Un film comme Demolition résume bien par son titre l’obsession qui parcourt la plupart des films du Canadien Jean-Marc Vallée. Ses récits, qui fouillent à travers des collages visuels et une bande-originale toujours très précise, l’intime de ses personnages, parlent presque tous de reconstruction. Et cette quête est une nouvelle fois au centre de Demolition, un drame aux accents étrangement comiques, tiré d’un scénario de Bryan Sipe apparu un temps dans la fameuse « Black List » des meilleurs scripts non tournés.
[quote_center] »La finesse des métaphores n’est pas ce qui caractérise Demolition. »[/quote_center]
Le héros malheureux de cette histoire est Davis Mitchell, un banquier tiré à quatre épingles et obsédé par son métier, qui perd un matin dans un accident de voiture sa femme, alors qu’il était dans le siège passager. Alors qu’il apprend à l’hôpital son décès, en compagnie de son beau-père (et également patron), il s’énerve de voir le distributeur automatique de confiseries refuser de lui donner son paquet de bonbons. Il décide alors d’écrire une lettre de réclamation à la société qui les fabrique, dans laquelle il confie cette prise de conscience douloureuse : il ne ressent rien pour sa femme disparue. Davis finit bientôt par se confier à des inconnus dans le métro, à s’immiscer dans la vie de Karen, qui a reçu ses lettres de réclamation, et surtout à déconstruire et démolir tout ce qui l’entoure. Davis a pris au pied de la lettre les conseils de son beau-père, qui est lui effondré de chagrin, et met patiemment sa vie en pièces, peut-être pour mieux… la reconstruire.

* **Données brutes**
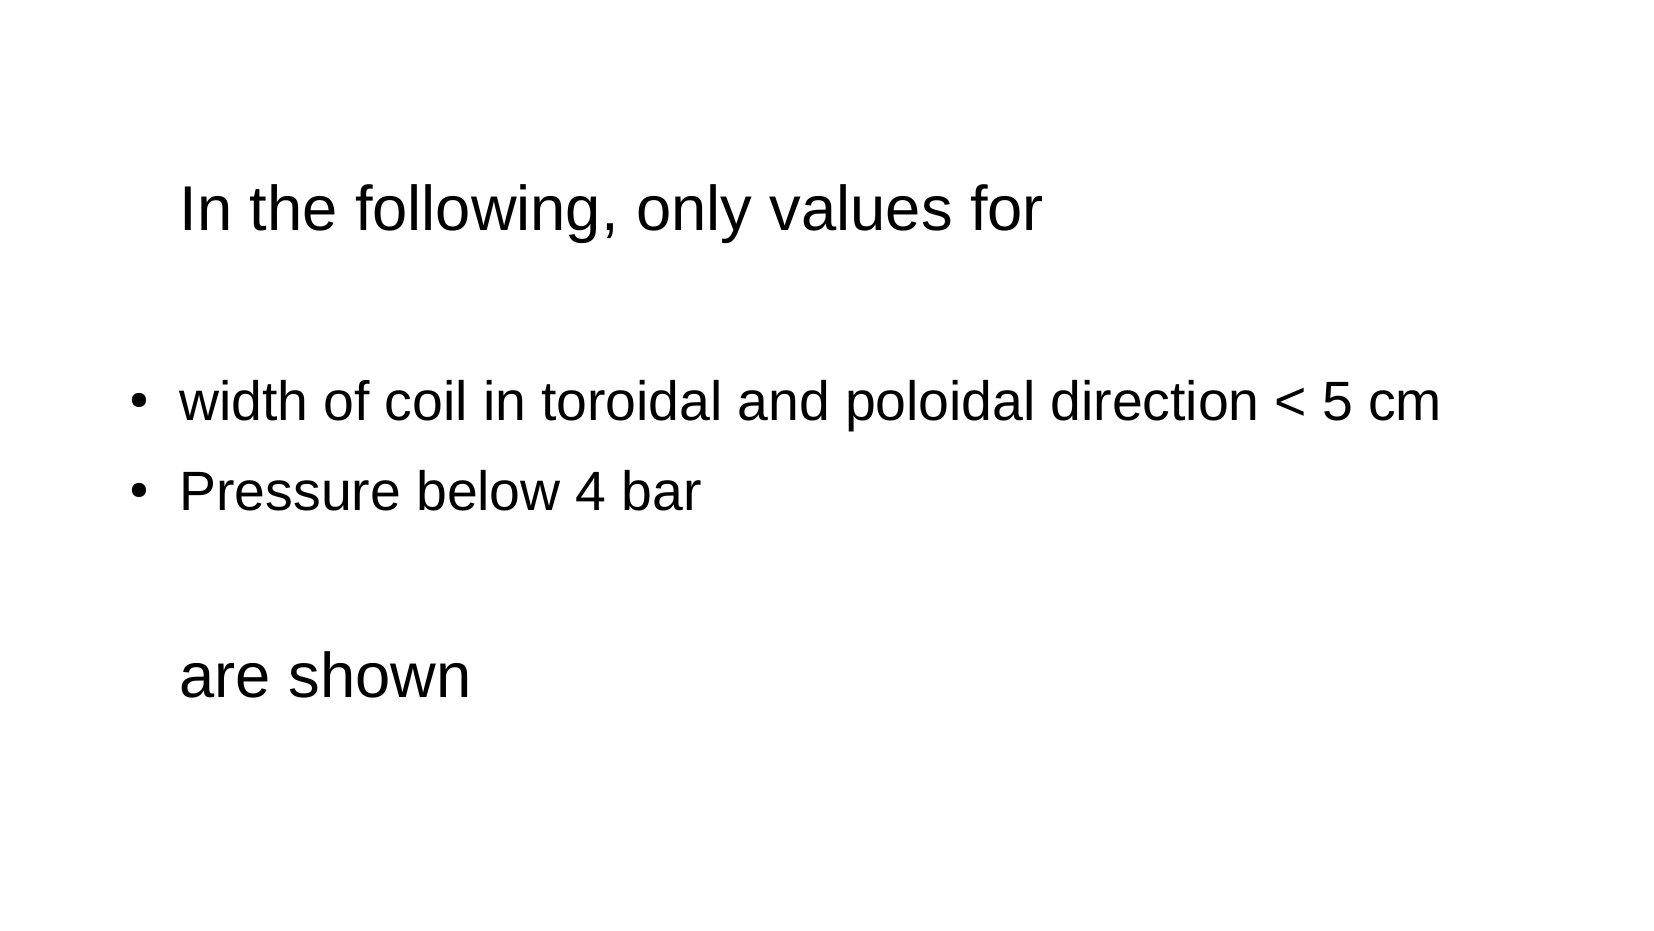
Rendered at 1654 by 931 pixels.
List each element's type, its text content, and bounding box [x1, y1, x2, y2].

list In the following, only values for width of coil in toroidal and poloidal direction < 5 cm Pressure below 4 bar are shown [112, 173, 1601, 713]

* **Problème à résoudre**
Prolongez la critique du film Demolition en reprenant juste après sa dernière phrase.

* **Résultat obtenu**
Un seul être vous manque…
On ne le rappellera sans doute jamais assez, mais Jake Gyllenhaal réalise ces dernières années une deuxième partie de carrière fabuleuse, grâce à une série de films qu’il porte sur ses épaules avec un aplomb, une intensité et un éventail de jeu à chaque fois renouvelé. Le rôle de Mitchell, ce trentenaire qui a semble-t-il une vie parfaite, mais qui n’en tire aucune véritable joie, demandait d’être proche d’un Patrick Bateman (American Psycho) : pas d’expression sur le visage, peu d’humanité dans la voix, un regard vague qui laisse supposer que les conventions sociales sont la seule chose qui permet à cette coquille vide de s’animer un peu. Gyllenhaal transmet parfaitement ces manques affectifs qui pourraient dans d’autres circonstances et avec un autre acteur créer un personnage trop déplaisant (il ignore notamment superbement les appels du pied émotionnels de son beau-père, incarné par un Chris Cooper qu’on voit rarement aussi à vif et désemparé à l’écran). Vallée se sert intelligemment de quelques artifices simples, mais efficaces – notamment des apparitions fantomatiques répétées de la femme de Mitchell – pour nous rappeler, sans trop en faire, qu’un vide s’est bel et bien créé dans la vie bien rangée de son héros. Sa coquille se fissure, et bientôt, c’est tout le mur porteur qui va être abattu.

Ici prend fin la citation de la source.